“Perhaps we could give good faith a try”

Writing in The National, Andrew Tickell notes that while there are valid criticisms of the Scottish government’s proposed hate crime legislation, “conspicuous by its absence in the first wave of criticism Holyrood’s Hate Crime Bill has received is any morally serious reflection on why hate crime might matter, and might merit being talked about in a careful, thoughtful way.”

If you are racially abused on a routine basis at work, who could blame you for deciding to pack the gig in? If churches or synagogues are trashed or graffitied with hateful slogans, it is a message to every worshipper. If a same-sex couple is abused in public because they have the audacity to hold hands, they are never the only victims of the treatment meted out to them.
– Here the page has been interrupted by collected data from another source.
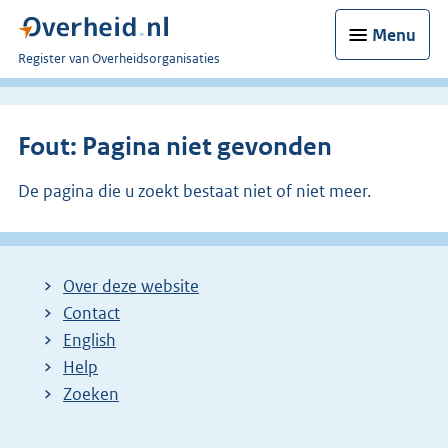
Menu
U
Register van Overheidsorganisaties
bent
nu
hier:
Fout: Pagina niet gevonden
De pagina die u zoekt bestaat niet of niet meer.
Over deze website
Contact
English
Help
Zoeken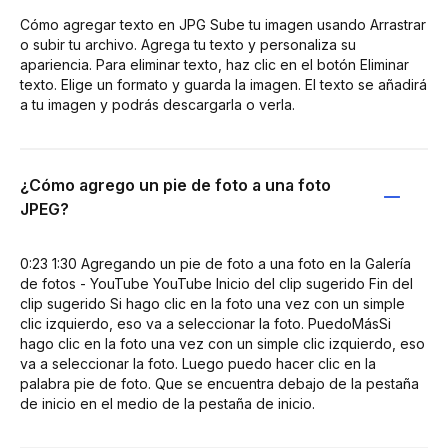
Cómo agregar texto en JPG Sube tu imagen usando Arrastrar
o subir tu archivo. Agrega tu texto y personaliza su
apariencia. Para eliminar texto, haz clic en el botón Eliminar
texto. Elige un formato y guarda la imagen. El texto se añadirá
a tu imagen y podrás descargarla o verla.
¿Cómo agrego un pie de foto a una foto
JPEG?
0:23 1:30 Agregando un pie de foto a una foto en la Galería
de fotos - YouTube YouTube Inicio del clip sugerido Fin del
clip sugerido Si hago clic en la foto una vez con un simple
clic izquierdo, eso va a seleccionar la foto. PuedoMásSi
hago clic en la foto una vez con un simple clic izquierdo, eso
va a seleccionar la foto. Luego puedo hacer clic en la
palabra pie de foto. Que se encuentra debajo de la pestaña
de inicio en el medio de la pestaña de inicio.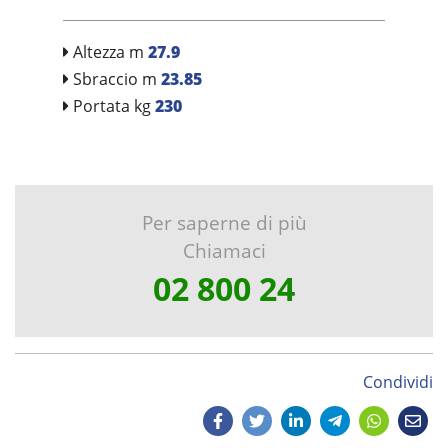
Altezza m
27.9
Sbraccio m
23.85
Portata kg
230
Per saperne di più
Chiamaci
02 800 24
Condividi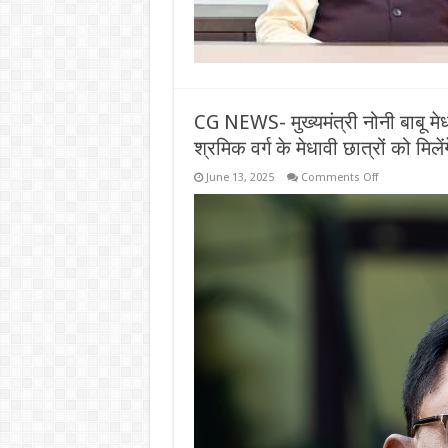
CG NEWS- मुख्यमंत्री नोनी बाबू मे
श्रमिक वर्ग के मेधावी छात्रों को मिल
on
June 13, 2025
Comments Off
CG
NEWS-
मुख्यमंत्री
नोनी
बाबू
मेधावी
शिक्षा
सहायता
योजना:
टॉप
10
में
आए
31
श्रमिक
वर्ग
के
मेधावी
छात्रों
को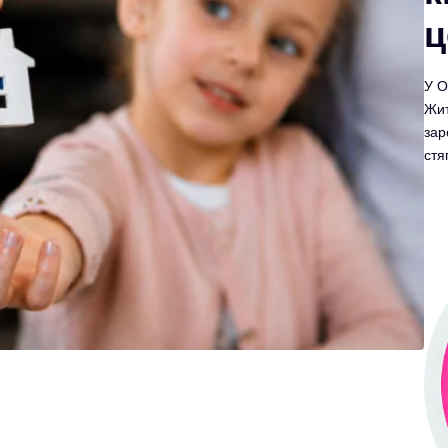
ц
У О
Жит
зар
стя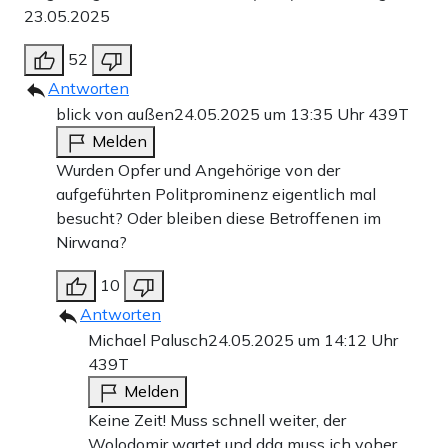
23.05.2025
52
Antworten
blick von außen
24.05.2025 um 13:35 Uhr
439T
Melden
Wurden Opfer und Angehörige von der
aufgeführten Politprominenz eigentlich mal
besucht? Oder bleiben diese Betroffenen im
Nirwana?
10
Antworten
Michael Palusch
24.05.2025 um 14:12 Uhr
439T
Melden
Keine Zeit! Muss schnell weiter, der
Wolodomir wartet und dda muss ich voher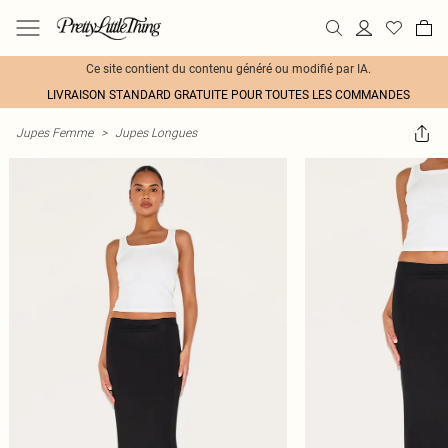
Ce site contient du contenu généré ou modifié par IA.
LIVRAISON STANDARD GRATUITE POUR TOUTES LES COMMANDES
Jupes Femme
>
Jupes Longues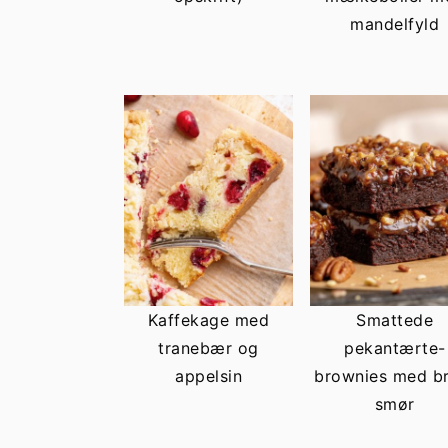
mandelfyld
Kaffekage med
Smattede
tranebær og
pekantærte-
appelsin
brownies med b
smør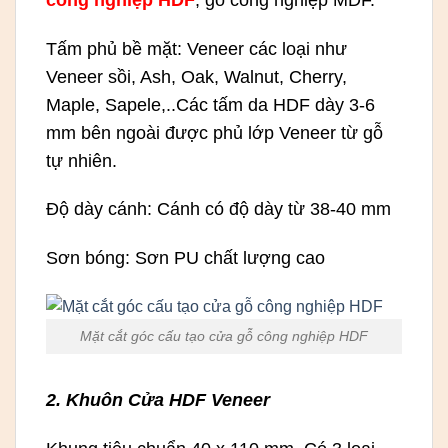
Tấm phủ bề mặt: Veneer các loại như
Veneer sồi, Ash, Oak, Walnut, Cherry,
Maple, Sapele,..Các tấm da HDF dày 3-6
mm bên ngoài được phủ lớp Veneer từ gỗ
tự nhiên.
Độ dày cánh: Cánh có độ dày từ 38-40 mm
Sơn bóng: Sơn PU chất lượng cao
Mặt cắt góc cấu tạo cửa gỗ công nghiệp HDF
2. Khuôn Cửa HDF Veneer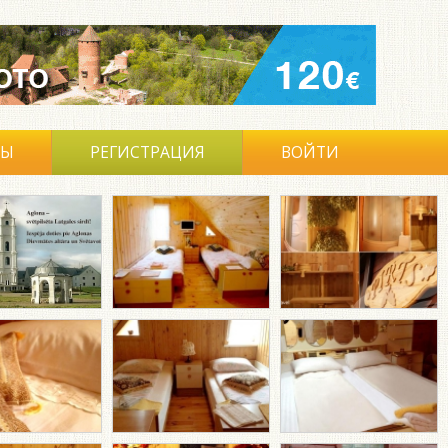
ВЫ
РЕГИСТРАЦИЯ
ВОЙТИ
To borrow a phrase from the late Lord Rodger, gay people who hope to share “the small tokens and gestures of affection which are taken for granted between men and women” are put on notice that it may not be tolerated.

…We rightly worry about chilling effects on free expression, but routine intimidation and banal harassment create their own social deep-freeze, as people censor themselves, adopt avoidance strategies and live their lives constantly exposed to how they’re perceived, and the potential prejudices of those perceiving them..

…You may not have experienced this in your life – but talk to people who are consistently on the receiving end of this kind of social treatment and you might not talk about “hate crime” in such a sneering and condescending way, or present the issue as a self-indulgent cartoonish enterprise in “woke” identity politics.